**HOW TO COMPLETE THIS TASK:**
Copy out the text of every item below, swapping each "公司" for "企业" and leaving everything else as it is. Leave the pictures out.

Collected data
Content starts

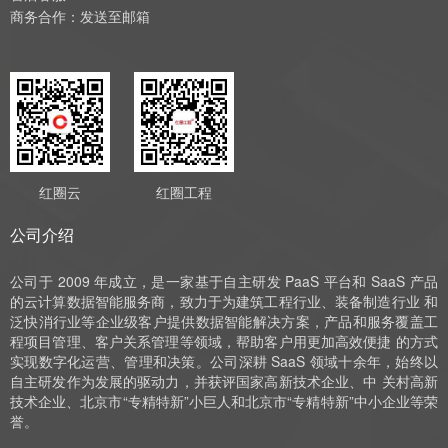
商务合作：
发送至邮箱
红圈云
红圈工程
公司介绍
公司于 2009 年成立，是一家基于自主研发 PaaS 平台和 SaaS 产品
的云计算数据智能服务商，致力于为建筑工程行业、装备制造行业 和
泛快消行业等企业级客户提供数据智能解决方案，产品和服务覆盖工
程项目管理、客户关系管理等领域，帮助客户用更加高效便捷 的方式
实现数字化运营、管理和决策。公司深耕 SaaS 领域十余年，始终以
自主研发作为发展的驱动力，并获评国家高新技术企业、中 关村高新
技术企业、北京市“专精特新”小巨人和北京市“专精特新”中小企业等荣
誉。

Content ends

**FINISHED EXERCISE:**
商务合作：
发送至邮箱
红圈云
红圈工程
企业介绍
企业于 2009 年成立，是一家基于自主研发 PaaS 平台和 SaaS 产品
的云计算数据智能服务商，致力于为建筑工程行业、装备制造行业 和
泛快消行业等企业级客户提供数据智能解决方案，产品和服务覆盖工
程项目管理、客户关系管理等领域，帮助客户用更加高效便捷 的方式
实现数字化运营、管理和决策。企业深耕 SaaS 领域十余年，始终以
自主研发作为发展的驱动力，并获评国家高新技术企业、中 关村高新
技术企业、北京市“专精特新”小巨人和北京市“专精特新”中小企业等荣
誉。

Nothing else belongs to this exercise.